• TASK TO CARRY OUT
Copy each of the rows below word for word.

• RECORDS FOR PROCESSING
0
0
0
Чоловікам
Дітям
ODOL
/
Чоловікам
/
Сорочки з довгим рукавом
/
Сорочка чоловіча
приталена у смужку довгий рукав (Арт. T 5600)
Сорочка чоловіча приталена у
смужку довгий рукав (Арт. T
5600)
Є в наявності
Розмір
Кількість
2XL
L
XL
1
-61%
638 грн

• OUTPUT OF THE EXERCISE
0
0
0
Чоловікам
Дітям
ODOL
/
Чоловікам
/
Сорочки з довгим рукавом
/
Сорочка чоловіча
приталена у смужку довгий рукав (Арт. T 5600)
Сорочка чоловіча приталена у
смужку довгий рукав (Арт. T
5600)
Є в наявності
Розмір
Кількість
2XL
L
XL
1
-61%
638 грн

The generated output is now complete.